Bunun üzerine kız, delikanlıyla beraber yürümek istediğini ve düşecek olursa ona yardım edeceğini söyledi. Gerçekten de oğlanla birlikte yürüdü, ama yolun yarısına geldiklerinde ayağı kaydı; aynı anda buz dağı açıldı ve kız içine düşüverdi. Damat onun nerede olduğunu göremedi, çünkü buz dağı hemen kapanıvermişti. Oğlan o kadar çok ağlayıp sızlandı ki! Kral da çok üzüldü ve dağı kırdırttı, böylece kızını çıkartabileceğini umdu. Ama içine düştüğü yeri bir türlü bulamadılar.
Bu arada kralın kızı çok derin bir uçurumdan düşerek koskoca bir mağaraya gelmişti.
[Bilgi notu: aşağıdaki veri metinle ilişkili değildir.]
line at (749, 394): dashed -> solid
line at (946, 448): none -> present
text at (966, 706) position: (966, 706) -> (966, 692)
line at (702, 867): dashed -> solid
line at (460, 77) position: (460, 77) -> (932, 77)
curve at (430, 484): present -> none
Orada karşısına çok uzun, aksakallı yaşlı bir adam çıktı. Kıza, hayatta kalmak isterse kendi karısı olup emredeceği her şeyi yapması gerektiğini söyledi; yoksa onu öldürecekti. Kız kendine söylenenleri yaptı.
O sabah adam cebinden merdivenini çıkararak dağa dayadı. Ve tırmanarak dağdan dışarı çıktı. Sonra merdiveni yukarı, yani kendine çekti. Adamın yemeğini pişirmek, yatağını yapmak ve evi toplamak gibi işleri yapmak kıza düşmüştü. Adam eve döndüğünde her defasında bir yığın altın ve gümüş getiriyordu.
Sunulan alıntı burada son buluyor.